About this exercise -> Write out exactly the line containing "coaster: none [556,702,666,763]" along with each line that follows it in the records below, and no others.

═════ Data listing

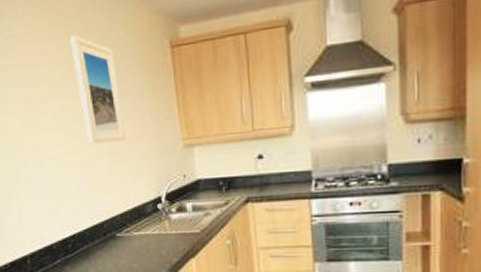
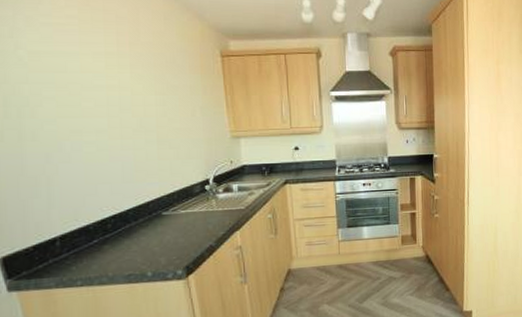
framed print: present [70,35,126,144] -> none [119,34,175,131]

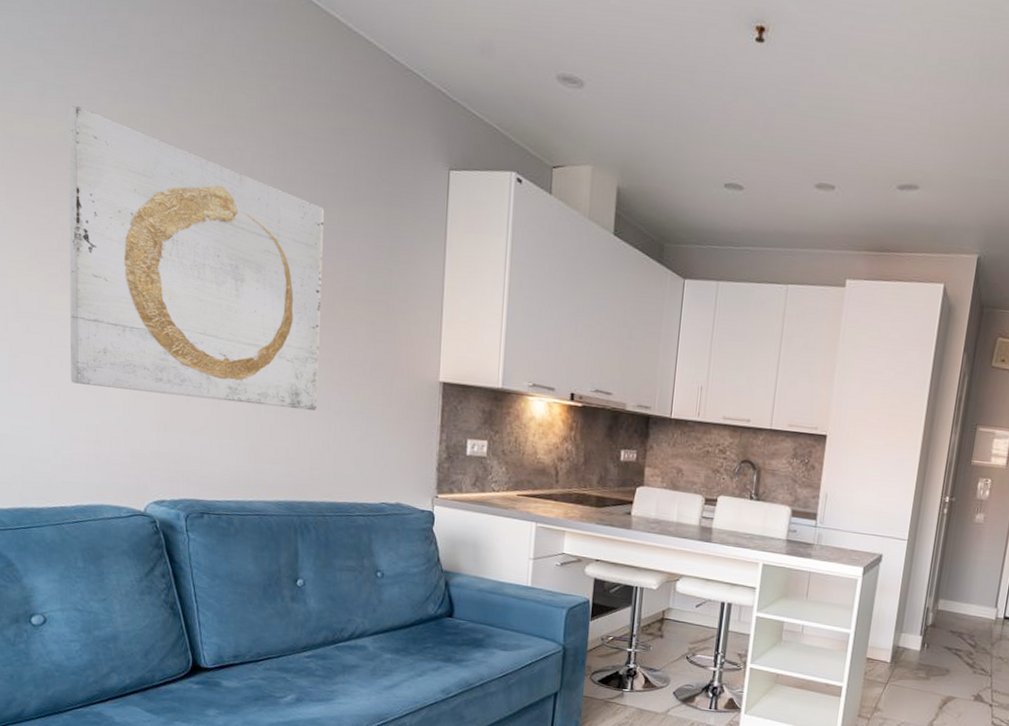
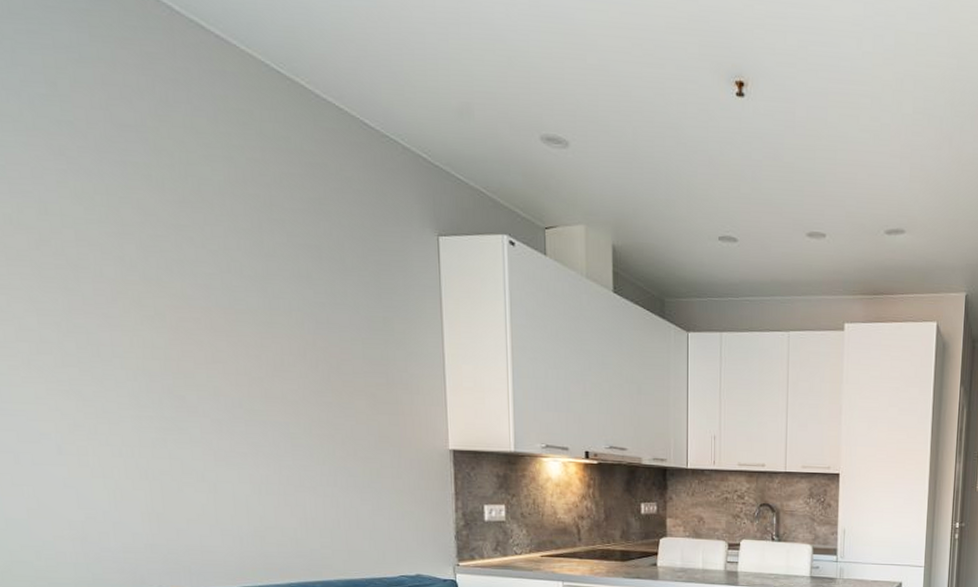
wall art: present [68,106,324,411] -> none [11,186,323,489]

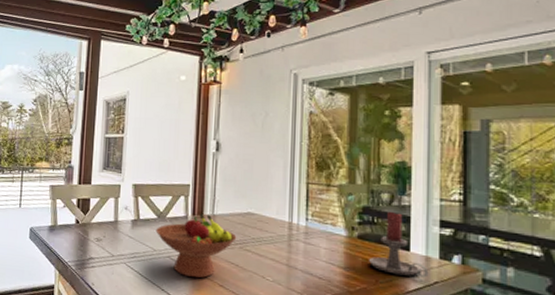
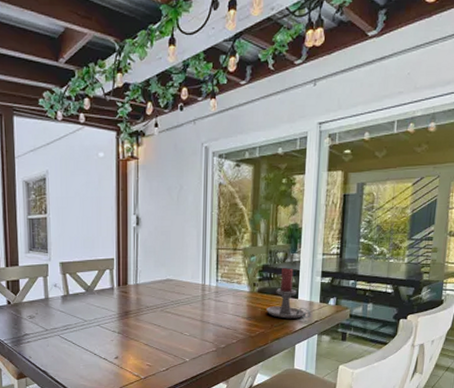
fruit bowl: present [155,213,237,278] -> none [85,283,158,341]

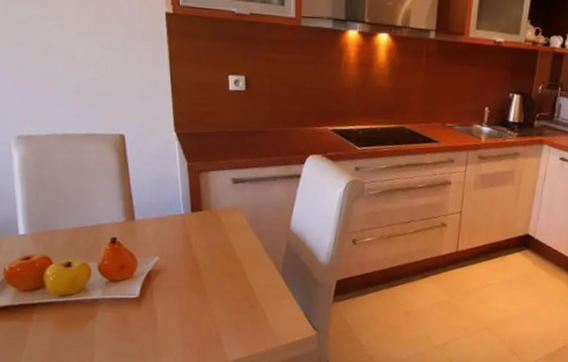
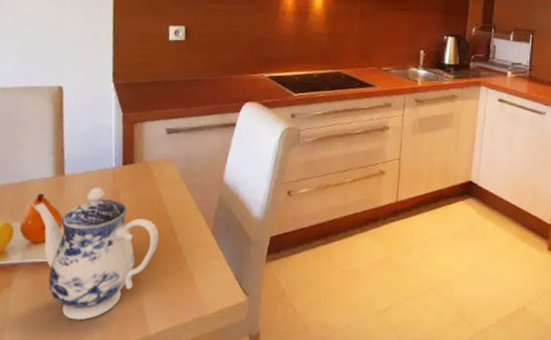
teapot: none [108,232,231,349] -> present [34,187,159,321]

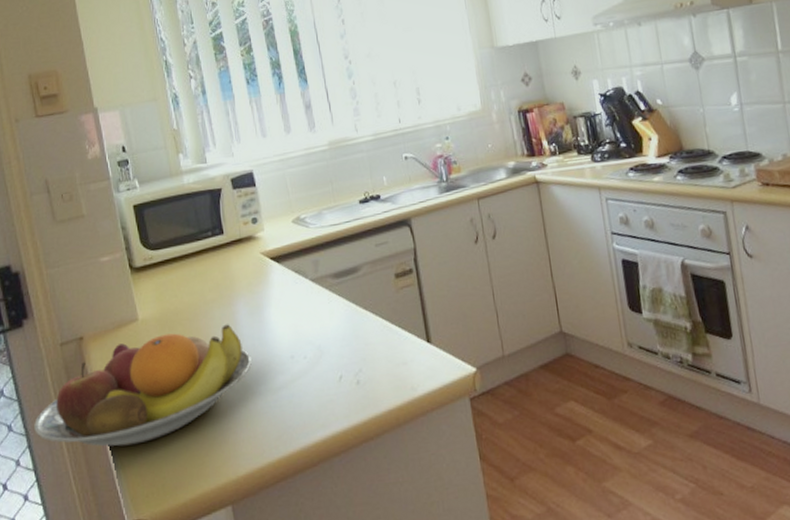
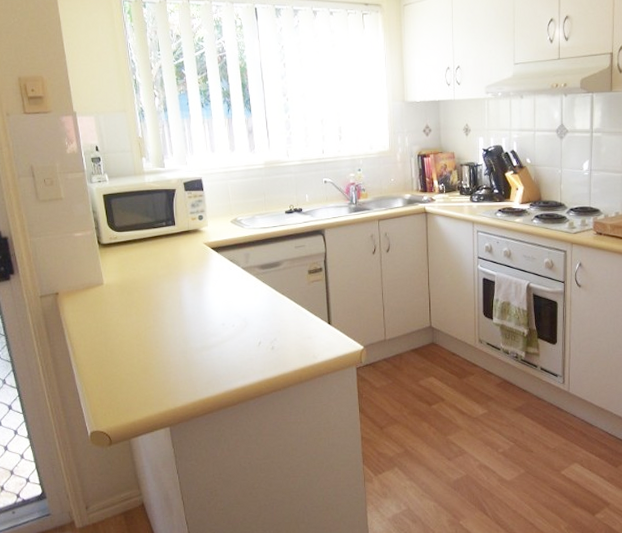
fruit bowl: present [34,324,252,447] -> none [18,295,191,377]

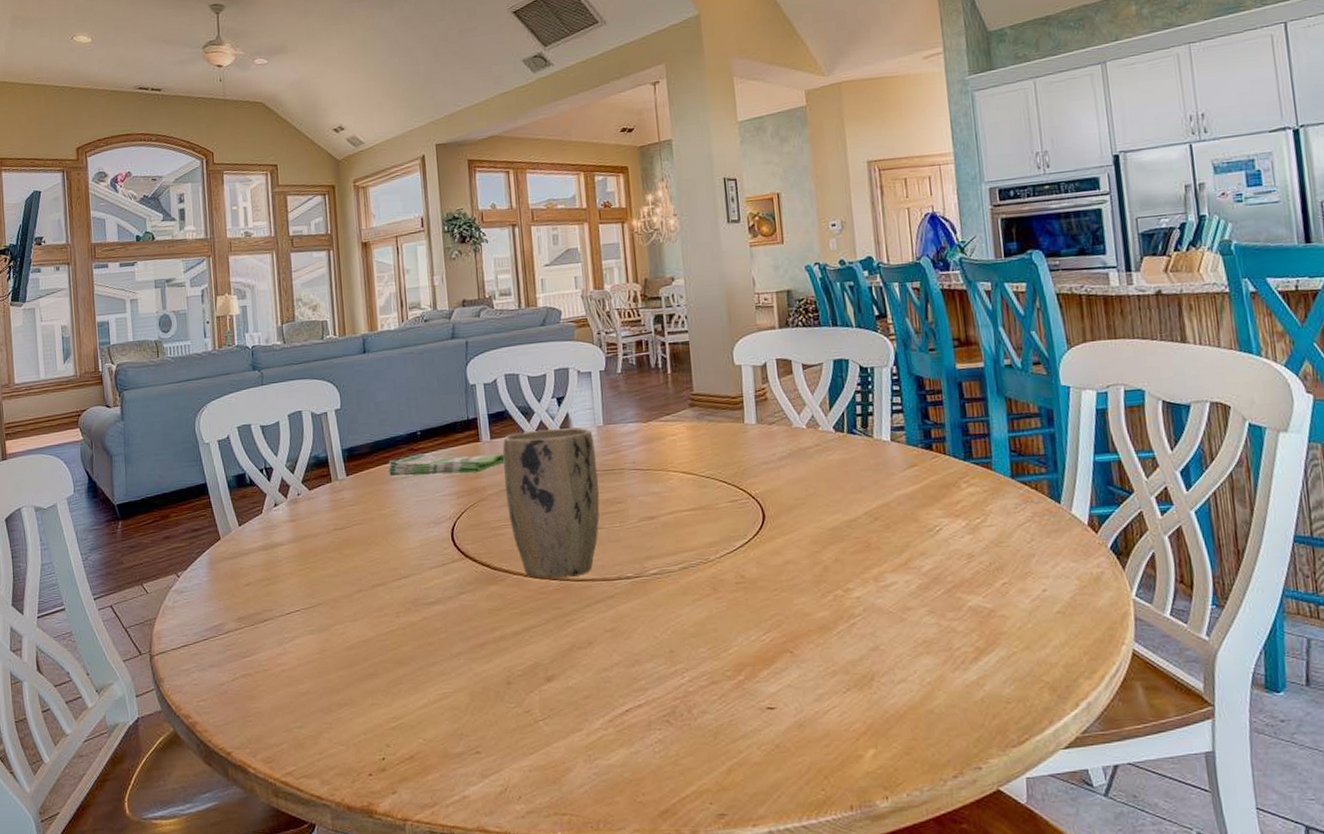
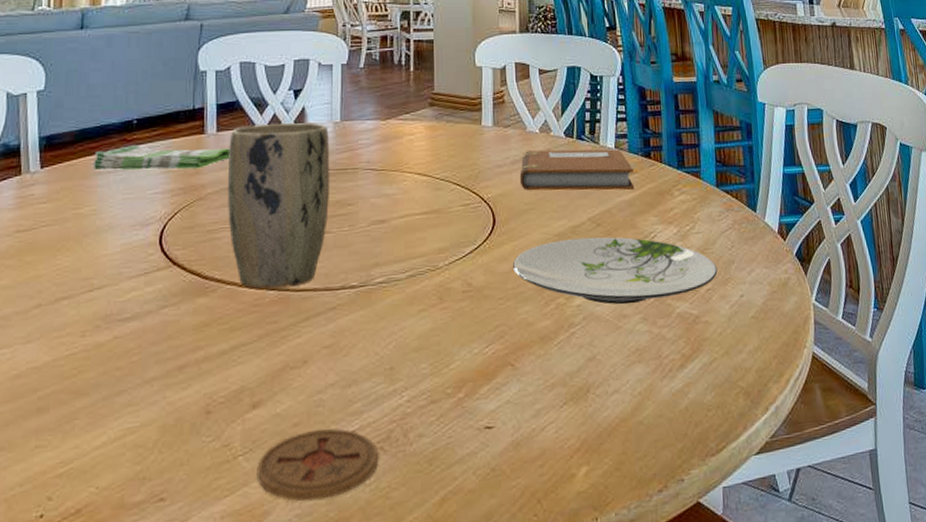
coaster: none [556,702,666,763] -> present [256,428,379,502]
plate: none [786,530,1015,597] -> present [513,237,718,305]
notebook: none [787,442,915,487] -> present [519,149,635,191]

══════════

Response to the exercise ->
coaster: none [556,702,666,763] -> present [256,428,379,502]
plate: none [786,530,1015,597] -> present [513,237,718,305]
notebook: none [787,442,915,487] -> present [519,149,635,191]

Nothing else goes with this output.